BEGIN INPUT RECORDS

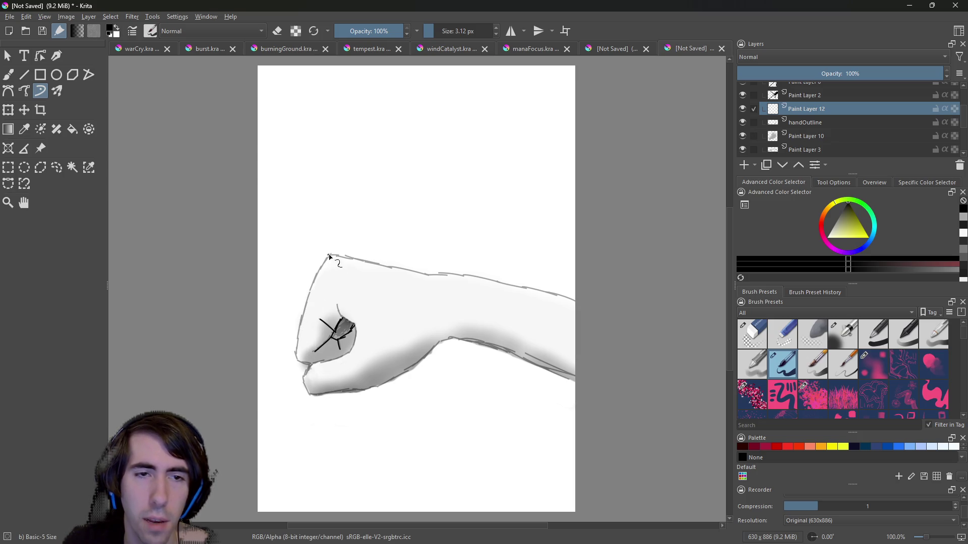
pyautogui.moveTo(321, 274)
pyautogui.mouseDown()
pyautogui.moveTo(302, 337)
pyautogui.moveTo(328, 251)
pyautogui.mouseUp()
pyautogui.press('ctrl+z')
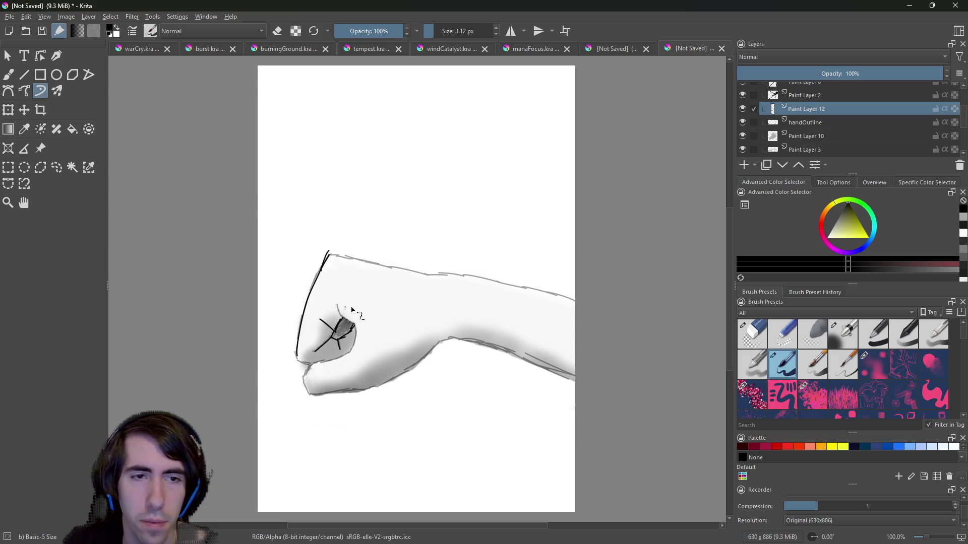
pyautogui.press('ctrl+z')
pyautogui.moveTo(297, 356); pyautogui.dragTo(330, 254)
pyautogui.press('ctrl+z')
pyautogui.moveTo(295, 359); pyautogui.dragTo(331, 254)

END INPUT RECORDS

• [TASK PROMPT]: Starting at the line that contains "pyautogui.mouseUp()", restate every line through the end of the records exactly as written, but leave the pictures out.

• [ANSWER TO THE PROBLEM]:
pyautogui.mouseUp()
pyautogui.press('ctrl+z')
pyautogui.press('ctrl+z')
pyautogui.moveTo(297, 356); pyautogui.dragTo(330, 254)
pyautogui.press('ctrl+z')
pyautogui.moveTo(295, 359); pyautogui.dragTo(331, 254)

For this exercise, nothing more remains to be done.